Os prognósticos do apocalipse eram um pouco exagerados. Vinham de todas as
partes, é certo: os opositores do Brexit anunciavam a catástrofe se o Reino
Unido escolhesse sair da União Europeia, muitos continentais suspiravam por um
momento clarificador que iluminasse os erros da instituição europeia. E, no
entanto, “os mercados”, o termómetro dos nossos dias, não tugiram nem mugiram.

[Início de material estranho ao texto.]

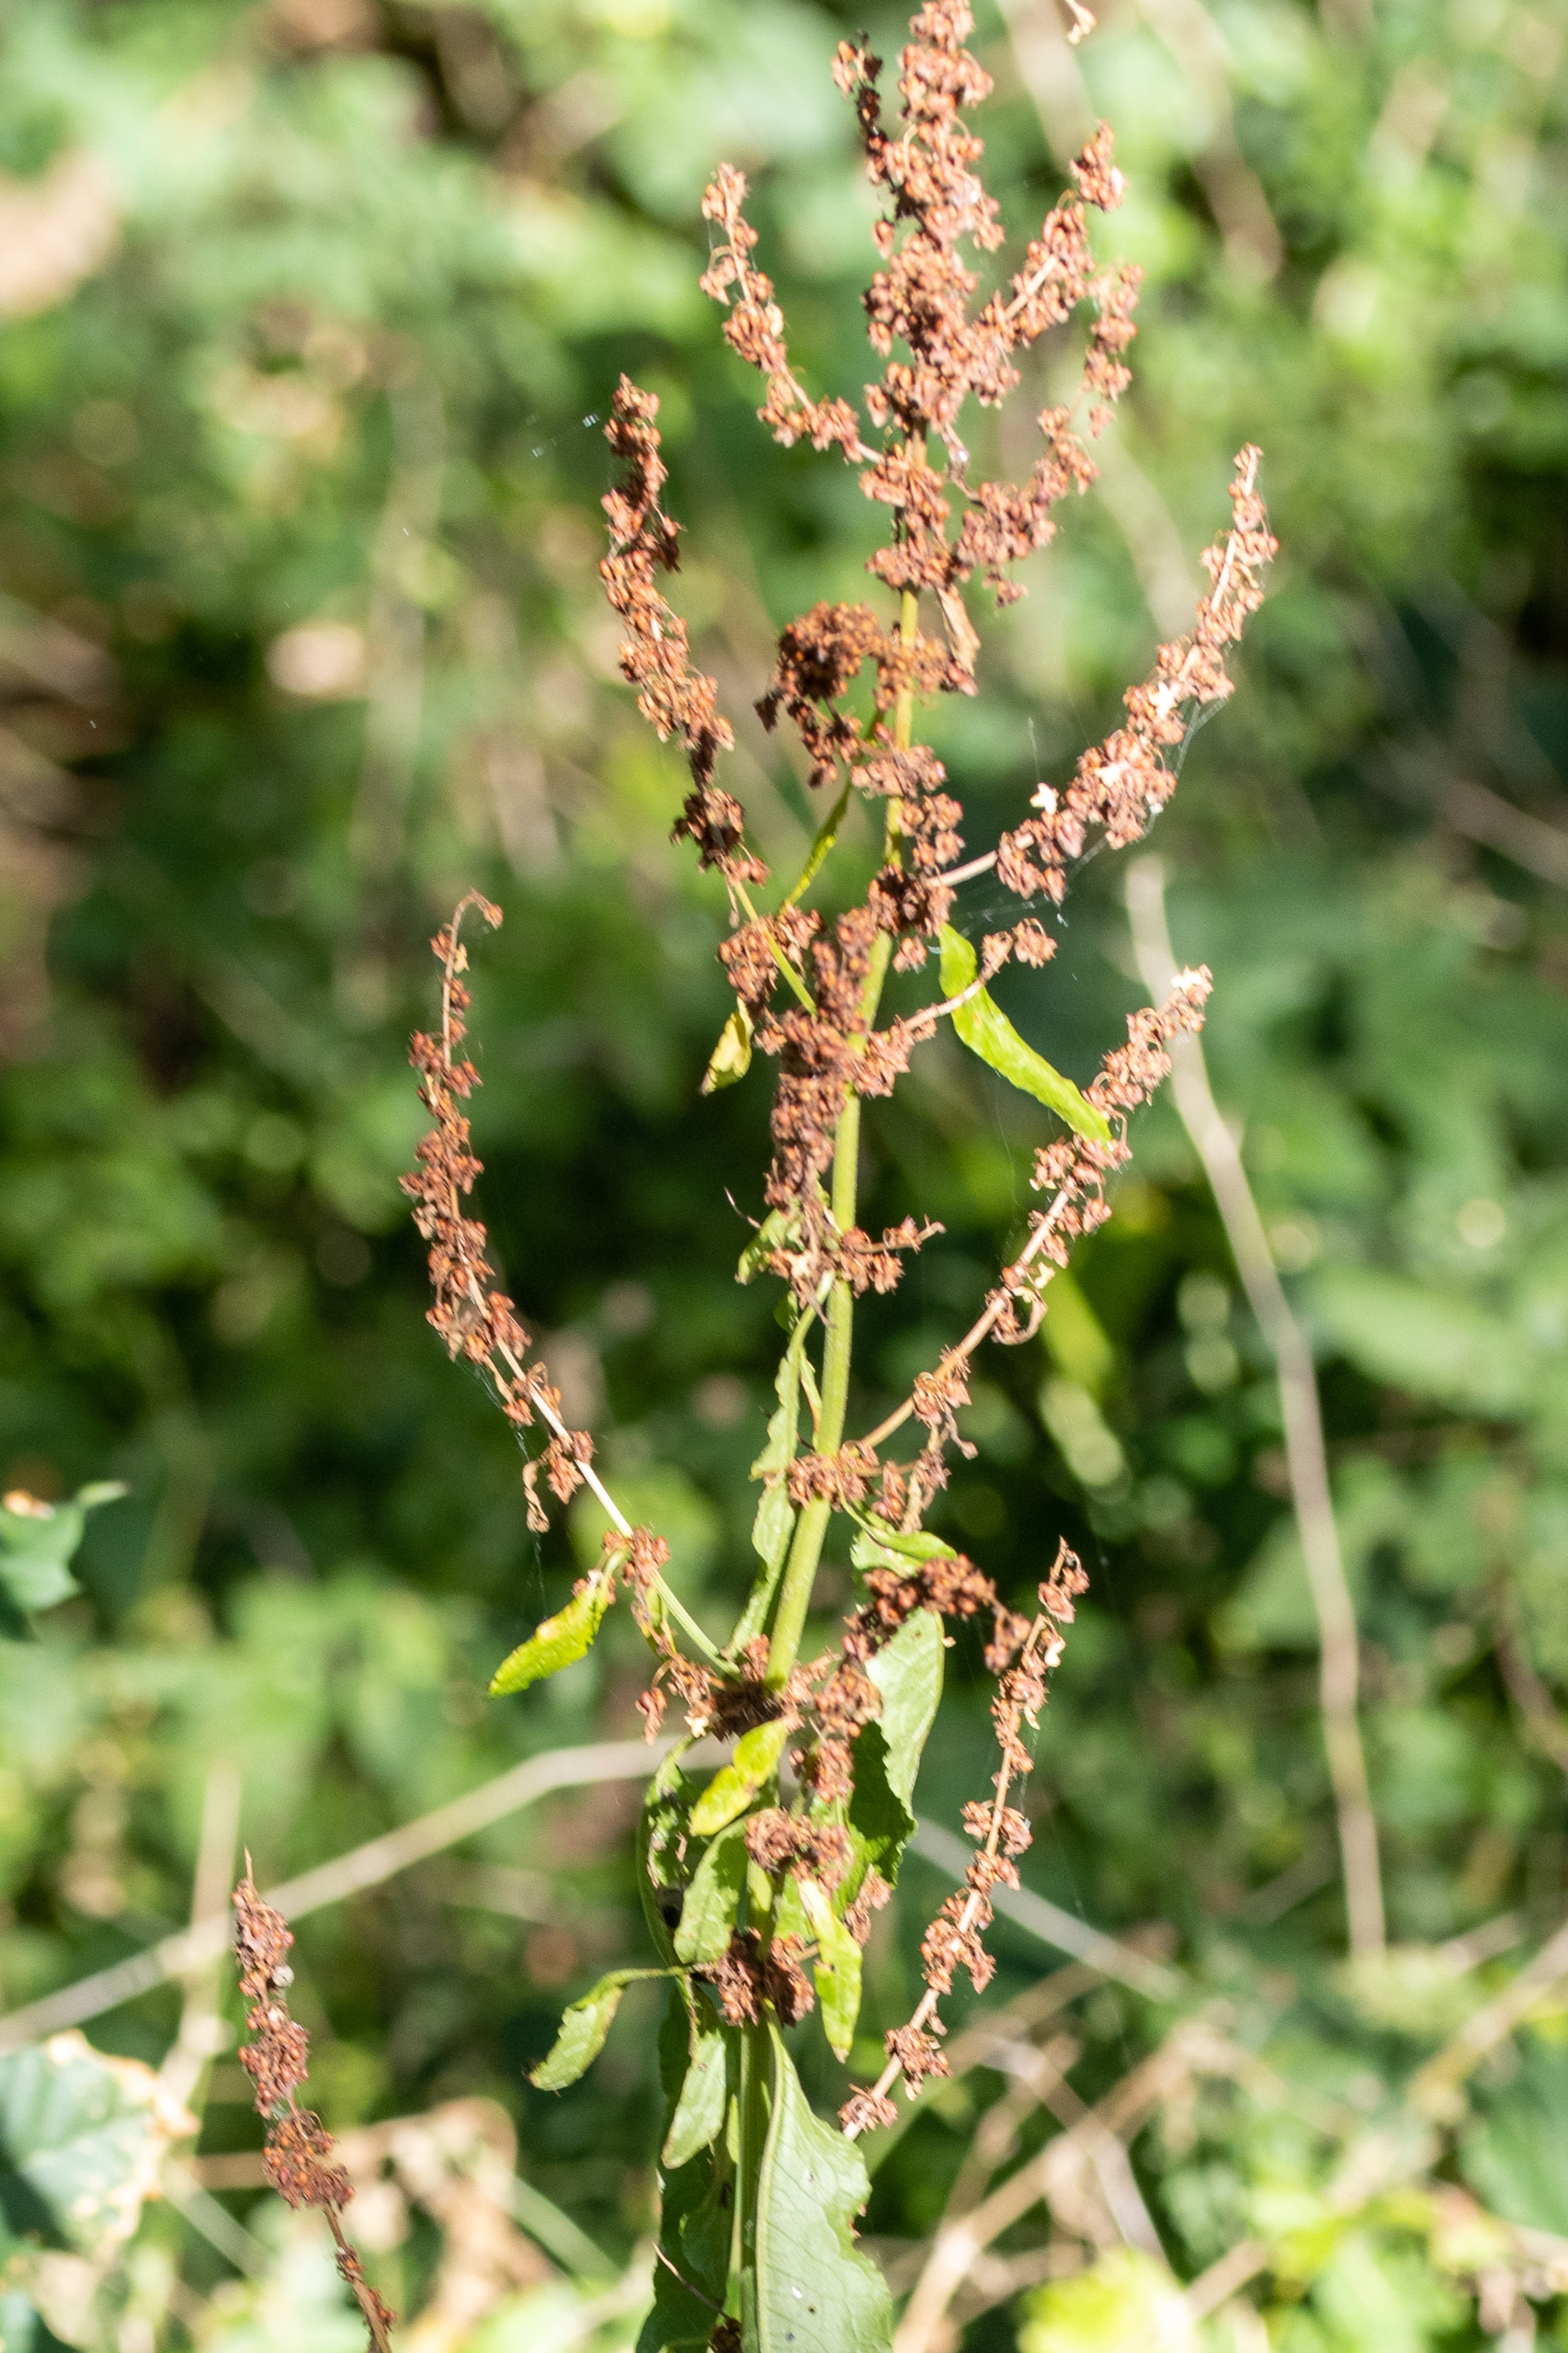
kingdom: Plantae
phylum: Tracheophyta
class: Magnoliopsida
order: Caryophyllales
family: Polygonaceae
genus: Rumex
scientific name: Rumex obtusifolius
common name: Butbladet skræppe
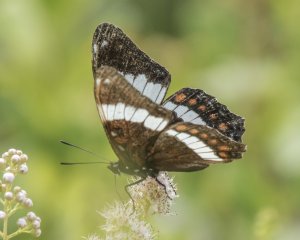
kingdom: Animalia
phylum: Arthropoda
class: Insecta
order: Lepidoptera
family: Nymphalidae
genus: Limenitis
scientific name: Limenitis arthemis
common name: Red-spotted Admiral
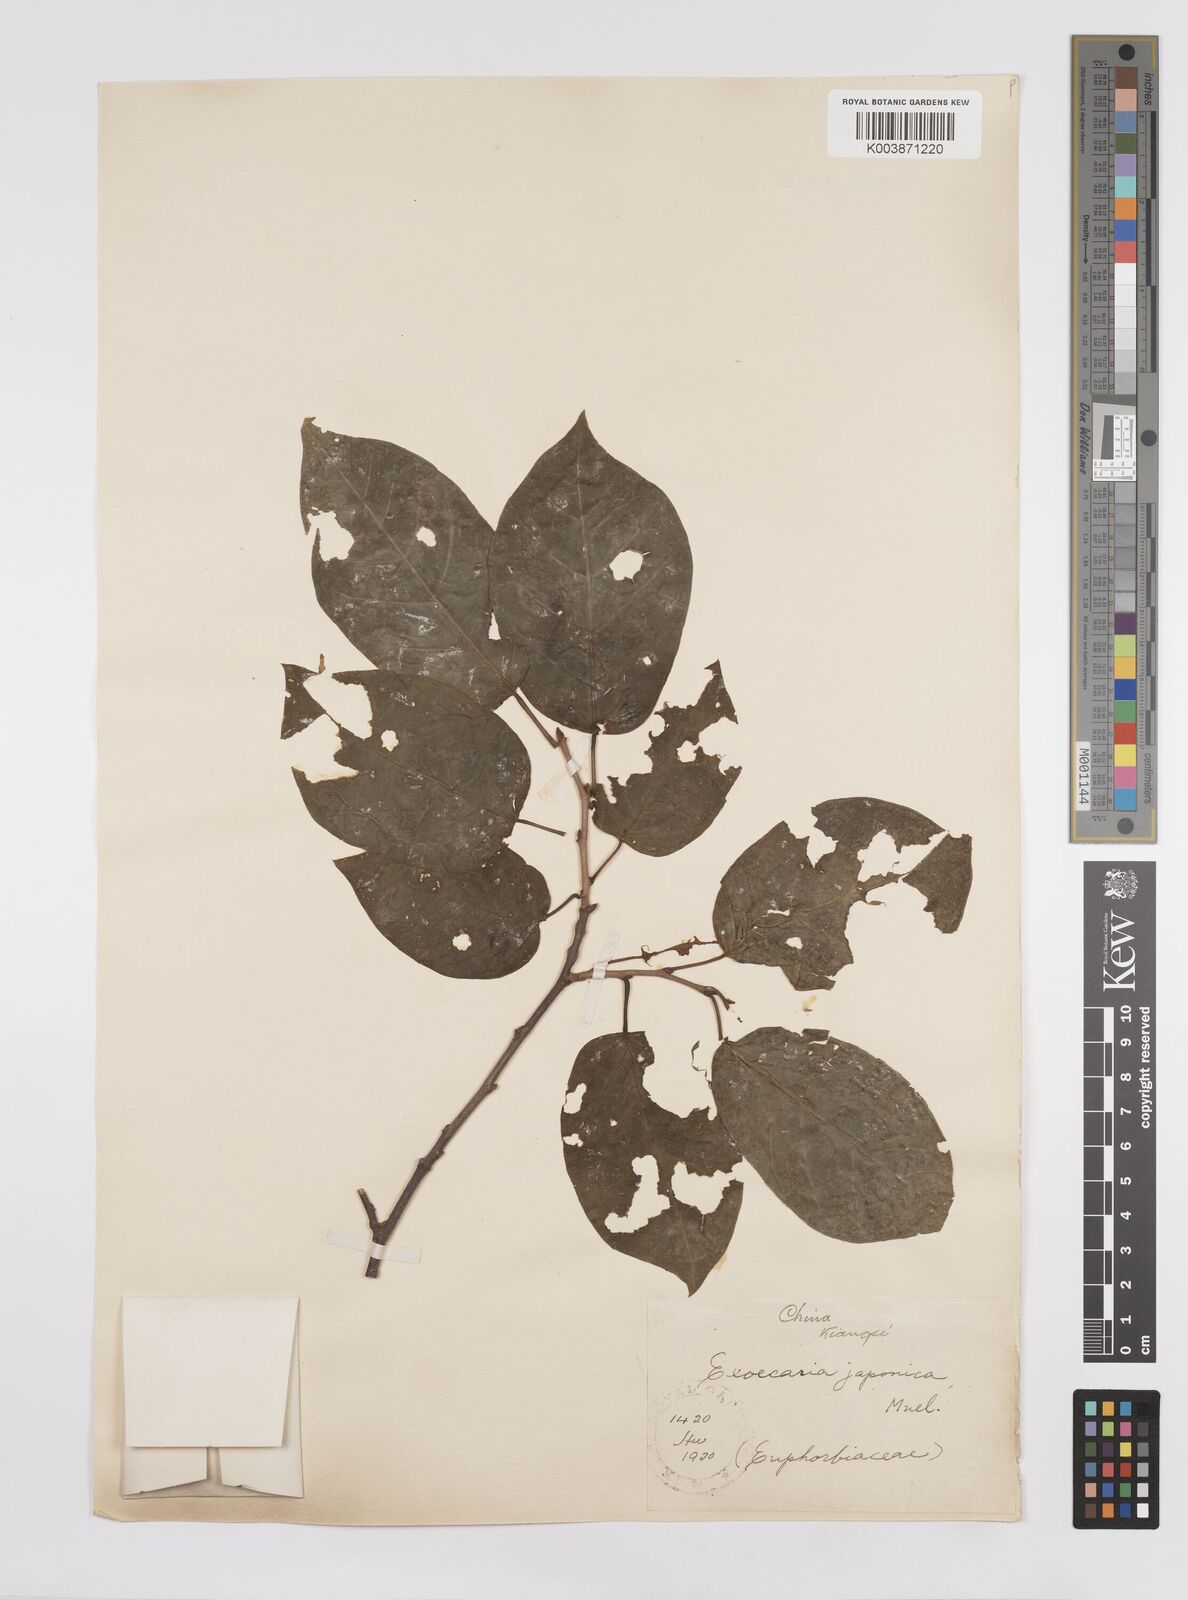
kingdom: Plantae
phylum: Tracheophyta
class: Magnoliopsida
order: Malpighiales
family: Euphorbiaceae
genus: Neoshirakia
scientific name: Neoshirakia japonica
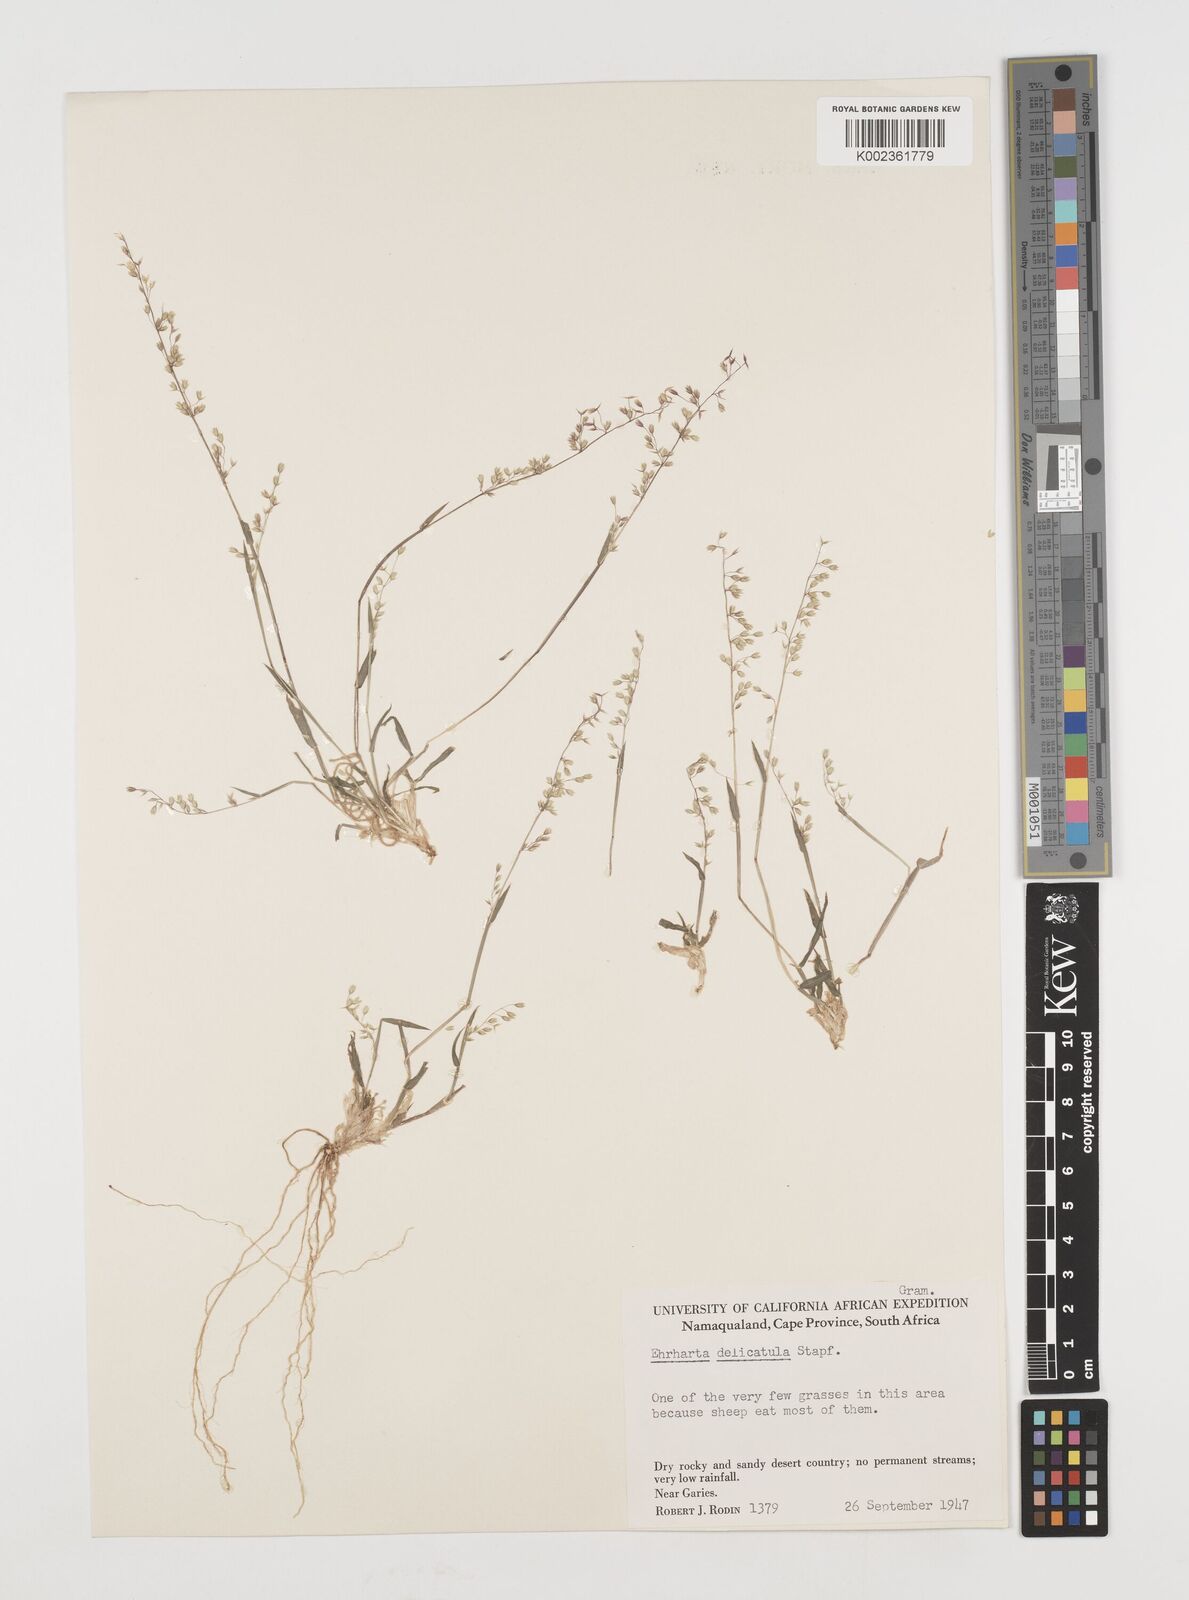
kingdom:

Nem há recessão no Reino Unido, nem os capitais fugiram, nem a União desbancou.
O
mesmo em Itália. O referendo deu uma maré contra Renzi e os seus planos de
concentração de poder torcendo os resultados eleitorais (ele que é
primeiro-ministro sem ter ido a eleições), mas “os mercados” mantiveram-se na
sua. Resumindo: o Brexit ainda fica por mais uns tempos e Itália
não é o Brexit.
O
problema é a partir daqui. Porque, calma, Itália não é o Brexit que não é nada
que assuste, e depois França não é o Brexit nem é Itália, a Áustria é um
sossego, a Holanda não é França, a Alemanha não é a Holanda, todos os casos são
diferentes e todos são o mesmo problema: a União, como Saturno, está a devorar
os seus filhos. Calma, portanto, mas atenção que isto é ainda pior do que
parece.
Sai
Cameron e sai Renzi. Repare na coincidência: ambos tinham grande maioria
parlamentar. Não foram as instituições que lhes faltaram, foi o povo, ao ponto
de, iludidos pela tentativa cesarista de um referendo, terem recorrido em ambos
os casos a jogos políticos que precipitaram a sua queda. Depois, sai Hollande e
sairá provavelmente Dijsselbloem ou quem o segura e logo veremos quem mais.
Saturno vai atrás de todos os seus filhos, metódica e gulosamente.
De
facto, a UE já não tem liderança visível. Tem uma chefia relutante e prostrada,
Merkel, que, depois do fracasso do acordo com a Turquia sobre os refugiados, se
retirou para cuidar das suas eleições (como Costa lembrou há dois dias, nada se
fará na Europa até Outubro de 2017, quando se votar na Alemanha). A UE tem
ainda bombeiros incendiários nos países de Leste, tem cimeiras “refundadoras”
todos os semestres, tem discursos desconexos e, na falta de tudo o mais, tem
apelos aos “valores” para comover os crentes. Essencialmente não sabe o que
fazer, desde que não faça nada.
Nesta
paralisia, Saturno é o perigo: o que devora os governantes é a irrelevância e é
portanto o tempo que passa. Perdida a capacidade de responderem no plano
nacional à crise económica, ficaram reféns das agências de rating; desistindo
da democracia parlamentar para votarem orçamentos, assentaram em regras sem
legitimidade; reduzindo a política à arte da espera por um milagre, ficaram
reduzidos ao espectáculo. E o espectáculo não basta para entreter todo o dia.
Por
isso é que a calma dos “mercados”, em Itália e no Reino Unido, é o que deve
assustar. Prolongar a agonia de uma recuperação medíocre que deixa os jovens no
desemprego, virar os olhos às guerras do petróleo e aos muros contra os seus
refugiados, essas opções agravam divisões, desconfiança e corrosão social, ou
seja, são o trabalho de Saturno.
A
União destrói-se por dentro, porque é divergência e não é União. Ou seja, a
calma europeia é somente medo. Medo de que já este fim de semana seja preciso
injectar uns milhares de milhões no Monte dei Paschi di Siena, medo de que
depois venha o Unicredit, medo de que o Deutsche Bank dê de si, medo do dominó.
Mas, mais do que tudo, a Europa tem medo de todas as eleições, foi a isto que
desceu.
A diferença é esta: já houve
Berlusconi e Sarkozy no Conselho Europeu, e com Trumps avant
la lettre a
coisa ia bem, desde que os tratados se empinassem para impor as regras do euro;
agora o vírus da desconfiança dilacera os regimes, desfaz os partidos do
pós-guerra, tornou-se um calvário de desmantelamento, é o trabalho de Saturno.